▶ _Task item_
Copy every line of the records below word for word, changing nothing.

▶ _Listed records_
..........

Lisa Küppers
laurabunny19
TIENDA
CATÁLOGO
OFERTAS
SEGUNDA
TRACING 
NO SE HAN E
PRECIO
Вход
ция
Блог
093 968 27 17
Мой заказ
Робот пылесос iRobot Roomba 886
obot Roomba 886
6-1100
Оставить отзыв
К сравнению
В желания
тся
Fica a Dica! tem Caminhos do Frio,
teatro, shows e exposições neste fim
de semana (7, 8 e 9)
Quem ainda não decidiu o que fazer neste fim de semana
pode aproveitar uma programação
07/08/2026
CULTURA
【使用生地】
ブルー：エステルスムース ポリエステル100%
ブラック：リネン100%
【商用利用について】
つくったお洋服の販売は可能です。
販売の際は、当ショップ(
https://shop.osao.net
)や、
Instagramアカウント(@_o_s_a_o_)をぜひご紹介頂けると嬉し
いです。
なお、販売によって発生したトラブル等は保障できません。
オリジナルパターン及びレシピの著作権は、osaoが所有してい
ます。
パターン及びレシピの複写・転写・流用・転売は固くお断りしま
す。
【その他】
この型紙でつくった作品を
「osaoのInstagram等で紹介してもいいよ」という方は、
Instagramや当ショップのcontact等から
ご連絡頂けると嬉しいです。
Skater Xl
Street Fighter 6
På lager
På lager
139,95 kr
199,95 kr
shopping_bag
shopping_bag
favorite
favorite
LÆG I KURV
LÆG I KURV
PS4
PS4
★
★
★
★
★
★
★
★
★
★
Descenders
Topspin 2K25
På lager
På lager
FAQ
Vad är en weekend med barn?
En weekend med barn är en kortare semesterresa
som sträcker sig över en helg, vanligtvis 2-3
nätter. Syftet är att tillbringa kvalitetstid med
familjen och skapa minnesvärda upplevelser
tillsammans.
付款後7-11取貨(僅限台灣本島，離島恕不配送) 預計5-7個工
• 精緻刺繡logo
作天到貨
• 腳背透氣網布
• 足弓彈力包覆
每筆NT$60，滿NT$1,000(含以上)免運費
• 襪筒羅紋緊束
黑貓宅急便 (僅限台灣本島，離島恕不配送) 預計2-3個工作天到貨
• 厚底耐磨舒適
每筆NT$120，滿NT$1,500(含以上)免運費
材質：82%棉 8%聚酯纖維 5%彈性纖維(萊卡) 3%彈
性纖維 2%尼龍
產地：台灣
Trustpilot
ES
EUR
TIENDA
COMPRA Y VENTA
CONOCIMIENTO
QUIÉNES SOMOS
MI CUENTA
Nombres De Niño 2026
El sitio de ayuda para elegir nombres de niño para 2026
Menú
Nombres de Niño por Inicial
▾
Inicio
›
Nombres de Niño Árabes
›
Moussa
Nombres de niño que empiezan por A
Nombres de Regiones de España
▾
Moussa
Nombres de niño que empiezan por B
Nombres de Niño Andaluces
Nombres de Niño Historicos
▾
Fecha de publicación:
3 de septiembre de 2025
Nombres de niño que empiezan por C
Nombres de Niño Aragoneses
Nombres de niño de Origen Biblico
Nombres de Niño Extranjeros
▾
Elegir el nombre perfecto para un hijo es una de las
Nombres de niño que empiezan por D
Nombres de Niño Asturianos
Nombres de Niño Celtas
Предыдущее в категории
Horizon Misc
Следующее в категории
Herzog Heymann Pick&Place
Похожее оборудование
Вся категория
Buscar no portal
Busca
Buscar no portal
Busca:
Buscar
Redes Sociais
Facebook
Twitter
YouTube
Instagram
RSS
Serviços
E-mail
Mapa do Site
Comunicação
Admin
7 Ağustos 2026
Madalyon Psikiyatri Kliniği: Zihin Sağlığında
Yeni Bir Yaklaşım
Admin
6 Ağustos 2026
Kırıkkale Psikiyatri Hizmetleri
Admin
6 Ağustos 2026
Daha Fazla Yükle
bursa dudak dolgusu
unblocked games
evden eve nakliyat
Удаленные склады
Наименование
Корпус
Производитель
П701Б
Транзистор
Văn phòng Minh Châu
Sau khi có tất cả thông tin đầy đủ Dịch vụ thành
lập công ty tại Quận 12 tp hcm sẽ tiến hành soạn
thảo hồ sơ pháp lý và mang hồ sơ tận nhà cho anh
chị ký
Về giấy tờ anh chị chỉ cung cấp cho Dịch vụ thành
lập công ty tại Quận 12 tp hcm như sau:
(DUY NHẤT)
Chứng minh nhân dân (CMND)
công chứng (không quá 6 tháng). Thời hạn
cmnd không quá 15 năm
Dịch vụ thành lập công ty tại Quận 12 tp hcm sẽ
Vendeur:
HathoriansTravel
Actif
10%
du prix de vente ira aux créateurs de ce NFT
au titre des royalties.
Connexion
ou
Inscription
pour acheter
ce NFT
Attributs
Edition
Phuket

..........

▶ _Answer to this problem_
Lisa Küppers
laurabunny19
TIENDA
CATÁLOGO
OFERTAS
SEGUNDA
TRACING 
NO SE HAN E
PRECIO
Вход
ция
Блог
093 968 27 17
Мой заказ
Робот пылесос iRobot Roomba 886
obot Roomba 886
6-1100
Оставить отзыв
К сравнению
В желания
тся
Fica a Dica! tem Caminhos do Frio,
teatro, shows e exposições neste fim
de semana (7, 8 e 9)
Quem ainda não decidiu o que fazer neste fim de semana
pode aproveitar uma programação
07/08/2026
CULTURA
【使用生地】
ブルー：エステルスムース ポリエステル100%
ブラック：リネン100%
【商用利用について】
つくったお洋服の販売は可能です。
販売の際は、当ショップ(
https://shop.osao.net
)や、
Instagramアカウント(@_o_s_a_o_)をぜひご紹介頂けると嬉し
いです。
なお、販売によって発生したトラブル等は保障できません。
オリジナルパターン及びレシピの著作権は、osaoが所有してい
ます。
パターン及びレシピの複写・転写・流用・転売は固くお断りしま
す。
【その他】
この型紙でつくった作品を
「osaoのInstagram等で紹介してもいいよ」という方は、
Instagramや当ショップのcontact等から
ご連絡頂けると嬉しいです。
Skater Xl
Street Fighter 6
På lager
På lager
139,95 kr
199,95 kr
shopping_bag
shopping_bag
favorite
favorite
LÆG I KURV
LÆG I KURV
PS4
PS4
★
★
★
★
★
★
★
★
★
★
Descenders
Topspin 2K25
På lager
På lager
FAQ
Vad är en weekend med barn?
En weekend med barn är en kortare semesterresa
som sträcker sig över en helg, vanligtvis 2-3
nätter. Syftet är att tillbringa kvalitetstid med
familjen och skapa minnesvärda upplevelser
tillsammans.
付款後7-11取貨(僅限台灣本島，離島恕不配送) 預計5-7個工
• 精緻刺繡logo
作天到貨
• 腳背透氣網布
• 足弓彈力包覆
每筆NT$60，滿NT$1,000(含以上)免運費
• 襪筒羅紋緊束
黑貓宅急便 (僅限台灣本島，離島恕不配送) 預計2-3個工作天到貨
• 厚底耐磨舒適
每筆NT$120，滿NT$1,500(含以上)免運費
材質：82%棉 8%聚酯纖維 5%彈性纖維(萊卡) 3%彈
性纖維 2%尼龍
產地：台灣
Trustpilot
ES
EUR
TIENDA
COMPRA Y VENTA
CONOCIMIENTO
QUIÉNES SOMOS
MI CUENTA
Nombres De Niño 2026
El sitio de ayuda para elegir nombres de niño para 2026
Menú
Nombres de Niño por Inicial
▾
Inicio
›
Nombres de Niño Árabes
›
Moussa
Nombres de niño que empiezan por A
Nombres de Regiones de España
▾
Moussa
Nombres de niño que empiezan por B
Nombres de Niño Andaluces
Nombres de Niño Historicos
▾
Fecha de publicación:
3 de septiembre de 2025
Nombres de niño que empiezan por C
Nombres de Niño Aragoneses
Nombres de niño de Origen Biblico
Nombres de Niño Extranjeros
▾
Elegir el nombre perfecto para un hijo es una de las
Nombres de niño que empiezan por D
Nombres de Niño Asturianos
Nombres de Niño Celtas
Предыдущее в категории
Horizon Misc
Следующее в категории
Herzog Heymann Pick&Place
Похожее оборудование
Вся категория
Buscar no portal
Busca
Buscar no portal
Busca:
Buscar
Redes Sociais
Facebook
Twitter
YouTube
Instagram
RSS
Serviços
E-mail
Mapa do Site
Comunicação
Admin
7 Ağustos 2026
Madalyon Psikiyatri Kliniği: Zihin Sağlığında
Yeni Bir Yaklaşım
Admin
6 Ağustos 2026
Kırıkkale Psikiyatri Hizmetleri
Admin
6 Ağustos 2026
Daha Fazla Yükle
bursa dudak dolgusu
unblocked games
evden eve nakliyat
Удаленные склады
Наименование
Корпус
Производитель
П701Б
Транзистор
Văn phòng Minh Châu
Sau khi có tất cả thông tin đầy đủ Dịch vụ thành
lập công ty tại Quận 12 tp hcm sẽ tiến hành soạn
thảo hồ sơ pháp lý và mang hồ sơ tận nhà cho anh
chị ký
Về giấy tờ anh chị chỉ cung cấp cho Dịch vụ thành
lập công ty tại Quận 12 tp hcm như sau:
(DUY NHẤT)
Chứng minh nhân dân (CMND)
công chứng (không quá 6 tháng). Thời hạn
cmnd không quá 15 năm
Dịch vụ thành lập công ty tại Quận 12 tp hcm sẽ
Vendeur:
HathoriansTravel
Actif
10%
du prix de vente ira aux créateurs de ce NFT
au titre des royalties.
Connexion
ou
Inscription
pour acheter
ce NFT
Attributs
Edition
Phuket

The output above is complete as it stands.